Input data:
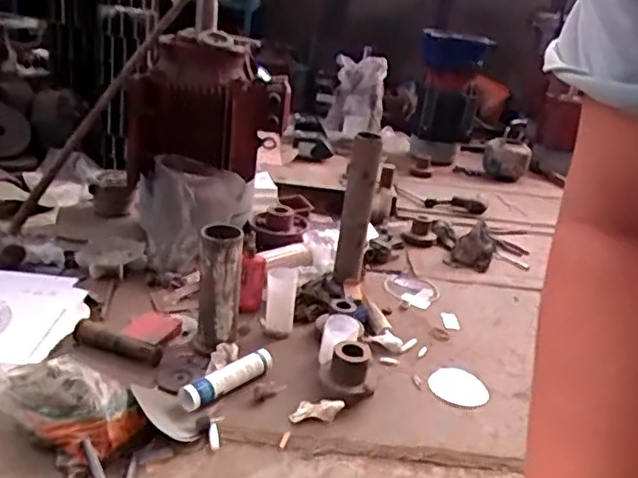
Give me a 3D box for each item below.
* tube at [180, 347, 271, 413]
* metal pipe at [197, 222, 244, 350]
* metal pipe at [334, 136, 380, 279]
[{"bbox_3d":[-0.195,0.303,1.395,0.057,0.051,0.237,27,28,38],"label":"tube"},{"bbox_3d":[-0.231,0.126,1.482,0.096,0.305,0.110,6,22,-7],"label":"metal pipe"},{"bbox_3d":[0.109,-0.080,1.781,0.080,0.407,0.095,9,22,1],"label":"metal pipe"}]

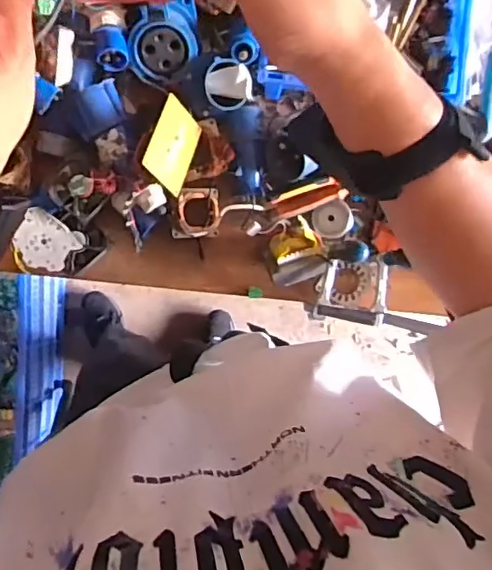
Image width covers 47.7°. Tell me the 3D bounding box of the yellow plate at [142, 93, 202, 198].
[{"bbox_3d":[-0.101,-0.195,0.778,0.075,0.009,0.121,42,57,-44],"label":"yellow plate"}]

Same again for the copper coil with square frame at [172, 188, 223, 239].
[{"bbox_3d":[-0.076,-0.110,0.854,0.074,0.054,0.076,-2,88,-5],"label":"copper coil with square frame"}]

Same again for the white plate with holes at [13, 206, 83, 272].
[{"bbox_3d":[-0.297,-0.063,0.822,0.091,0.009,0.087,16,67,-45],"label":"white plate with holes"}]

What to work on: Leaving the pictures out, set down all of the data again exactly.

Result for this exercise:
Give me a 3D box for each item below.
* tube at [180, 347, 271, 413]
* metal pipe at [197, 222, 244, 350]
* metal pipe at [334, 136, 380, 279]
[{"bbox_3d":[-0.195,0.303,1.395,0.057,0.051,0.237,27,28,38],"label":"tube"},{"bbox_3d":[-0.231,0.126,1.482,0.096,0.305,0.110,6,22,-7],"label":"metal pipe"},{"bbox_3d":[0.109,-0.080,1.781,0.080,0.407,0.095,9,22,1],"label":"metal pipe"}]

Image width covers 47.7°. Tell me the 3D bounding box of the yellow plate at [142, 93, 202, 198].
[{"bbox_3d":[-0.101,-0.195,0.778,0.075,0.009,0.121,42,57,-44],"label":"yellow plate"}]

Same again for the copper coil with square frame at [172, 188, 223, 239].
[{"bbox_3d":[-0.076,-0.110,0.854,0.074,0.054,0.076,-2,88,-5],"label":"copper coil with square frame"}]

Same again for the white plate with holes at [13, 206, 83, 272].
[{"bbox_3d":[-0.297,-0.063,0.822,0.091,0.009,0.087,16,67,-45],"label":"white plate with holes"}]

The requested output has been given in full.